О-Суми хотела нарочно рассмеяться. Но, взглянув в лицо невестки, не отважилась.

— Матушка, ведь не хочешь же ты сделаться инкё?

О-Тами, обняв колени скрещенных ног, насмешливо бросила эту шпильку. Неожиданно задетая за живое, о-Суми уронила свои большие очки. Но отчего она их уронила — этого она и сама не понимала.

— Еще что выдумаешь!

— Забыла, что ты сама говорила, когда умер отец Хиро? «Делить нашу землю — грех перед предками…»

— Да, да! Я это говорила. Но как подумаешь — всему свое время. Тут уж ничего не поделаешь.

О-Суми всеми силами доказывала необходимость иметь в доме работника-мужчину. Но даже для нее самой ее слова звучали неубедительно. Прежде всего потому, что она не могла открыть свои истинные побуждения — желание пожить в покое.

Заметив это, о-Тами, не перестававшая жевать соленый горох, напустилась на свекровь. Ей помогала и недоступная о-Суми бойкость языка.

— Тебе-то что! Ты все равно умрешь раньше меня. Ведь и мне невесело так сохнуть. Я не из хвастовства остаюсь вдовой. Иной раз ночью, когда не спится от боли в суставах, так и думаешь, что все это глупое упрямство. Бывает и так, да видишь… Вспомнишь, что все это ради семьи, ради Хиро… а все равно плачешь и плачешь.

О-Суми только молча смотрела на невестку. Она ясно поняла одно: сколько ни старайся, не знать ей покоя, пока она не закроет глаза. Позже, когда невестка выговорилась до конца, она снова надела свои большие очки и почти про себя заключила разговор так:

— Видишь, о-Тами, в жизни не все делается по рассудку, подумай-ка об этом! А я ничего больше не стану тебе говорить.

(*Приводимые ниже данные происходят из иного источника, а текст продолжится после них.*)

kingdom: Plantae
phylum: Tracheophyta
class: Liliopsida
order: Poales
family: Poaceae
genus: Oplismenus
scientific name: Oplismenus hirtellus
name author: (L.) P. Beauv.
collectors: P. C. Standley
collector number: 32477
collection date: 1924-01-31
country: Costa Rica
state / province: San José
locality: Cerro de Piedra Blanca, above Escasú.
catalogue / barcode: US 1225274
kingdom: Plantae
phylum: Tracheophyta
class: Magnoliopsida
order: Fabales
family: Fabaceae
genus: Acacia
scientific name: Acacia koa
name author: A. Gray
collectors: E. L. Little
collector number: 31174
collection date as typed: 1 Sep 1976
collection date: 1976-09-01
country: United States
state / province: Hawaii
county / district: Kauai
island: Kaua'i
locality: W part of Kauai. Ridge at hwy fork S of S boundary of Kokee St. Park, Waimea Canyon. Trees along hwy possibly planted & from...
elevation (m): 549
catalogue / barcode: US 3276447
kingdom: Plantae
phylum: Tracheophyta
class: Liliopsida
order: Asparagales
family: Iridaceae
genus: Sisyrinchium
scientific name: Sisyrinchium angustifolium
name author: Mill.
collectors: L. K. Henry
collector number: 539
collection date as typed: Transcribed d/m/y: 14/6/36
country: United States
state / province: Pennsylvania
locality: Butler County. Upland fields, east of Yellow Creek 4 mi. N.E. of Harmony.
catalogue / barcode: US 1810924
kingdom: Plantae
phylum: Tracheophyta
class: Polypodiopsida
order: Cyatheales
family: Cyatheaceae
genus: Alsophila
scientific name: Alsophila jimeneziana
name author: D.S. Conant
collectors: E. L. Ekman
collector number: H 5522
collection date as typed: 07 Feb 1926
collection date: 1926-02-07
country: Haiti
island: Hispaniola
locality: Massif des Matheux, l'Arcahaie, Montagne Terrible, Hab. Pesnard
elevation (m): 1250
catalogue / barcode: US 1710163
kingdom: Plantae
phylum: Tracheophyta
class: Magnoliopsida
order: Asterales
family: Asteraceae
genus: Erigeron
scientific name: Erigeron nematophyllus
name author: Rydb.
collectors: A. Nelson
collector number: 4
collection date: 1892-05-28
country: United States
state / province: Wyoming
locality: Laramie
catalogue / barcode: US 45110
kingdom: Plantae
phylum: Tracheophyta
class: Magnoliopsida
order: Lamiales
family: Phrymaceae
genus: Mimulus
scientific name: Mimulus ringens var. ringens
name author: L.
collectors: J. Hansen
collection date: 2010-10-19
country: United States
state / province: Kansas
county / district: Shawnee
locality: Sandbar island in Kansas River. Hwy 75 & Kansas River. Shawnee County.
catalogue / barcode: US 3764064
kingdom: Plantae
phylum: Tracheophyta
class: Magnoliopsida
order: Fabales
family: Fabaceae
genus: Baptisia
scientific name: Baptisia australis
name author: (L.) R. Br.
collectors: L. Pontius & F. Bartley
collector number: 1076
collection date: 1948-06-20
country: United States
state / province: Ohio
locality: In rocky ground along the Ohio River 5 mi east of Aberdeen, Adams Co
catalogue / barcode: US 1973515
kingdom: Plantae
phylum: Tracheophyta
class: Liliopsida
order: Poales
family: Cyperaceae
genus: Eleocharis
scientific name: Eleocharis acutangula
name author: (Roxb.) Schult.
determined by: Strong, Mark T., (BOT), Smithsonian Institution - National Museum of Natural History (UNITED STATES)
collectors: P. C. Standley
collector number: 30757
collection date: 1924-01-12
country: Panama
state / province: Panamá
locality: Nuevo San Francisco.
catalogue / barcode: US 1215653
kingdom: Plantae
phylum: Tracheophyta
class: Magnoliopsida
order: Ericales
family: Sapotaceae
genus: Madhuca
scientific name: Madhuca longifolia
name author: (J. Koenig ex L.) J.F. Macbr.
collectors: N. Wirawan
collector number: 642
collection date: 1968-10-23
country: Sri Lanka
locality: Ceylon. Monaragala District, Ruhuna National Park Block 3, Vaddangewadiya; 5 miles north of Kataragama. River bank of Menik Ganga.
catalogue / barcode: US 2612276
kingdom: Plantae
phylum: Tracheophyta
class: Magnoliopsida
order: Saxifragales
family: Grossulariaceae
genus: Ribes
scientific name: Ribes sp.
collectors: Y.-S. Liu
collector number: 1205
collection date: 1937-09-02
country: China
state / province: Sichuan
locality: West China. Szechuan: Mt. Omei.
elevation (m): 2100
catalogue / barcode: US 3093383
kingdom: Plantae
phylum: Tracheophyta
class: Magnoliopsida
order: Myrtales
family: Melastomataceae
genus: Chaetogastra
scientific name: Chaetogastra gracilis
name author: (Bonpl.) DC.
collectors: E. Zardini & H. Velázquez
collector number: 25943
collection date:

Минут двадцать спустя кто-то из деревенских парней медленно прошел мимо дома, вполголоса напевая песенку: «Молодая тетушка / Нынче вышла на покос. / Эй, ложись-ка, травушка, / Срежу я тебя серпом». Когда песня замерла вдали, о-Суми еще раз поверх очков кинула взгляд на невестку. Но о-Тами только зевала, вытянув ноги.

— Ну, давай спать! Завтра вставать рано.

С этими словами, захватив еще горсть гороха, она устало поднялась от очага.

После этого о-Суми молча страдала три-четыре года. Это было страдание старой, выбившейся из сил клячи, на которую надели хомут. О-Тами по-прежнему без устали работала в поле. О-Суми по-прежнему не покладая рук исполняла мелкую домашнюю работу. Однако она все время была под страхом невидимого кнута, то и дело выслушивая упреки и выговоры от резкой о-Тами: то за то, что не согрела ванну, то за то, что забыла подсушить ячмень, то за то, что выпустила быка. Но она безропотно терпела. Отчасти по привычке к терпению и покорности, отчасти потому, что ее внук Хиродзи привязался к ней больше, чем к матери.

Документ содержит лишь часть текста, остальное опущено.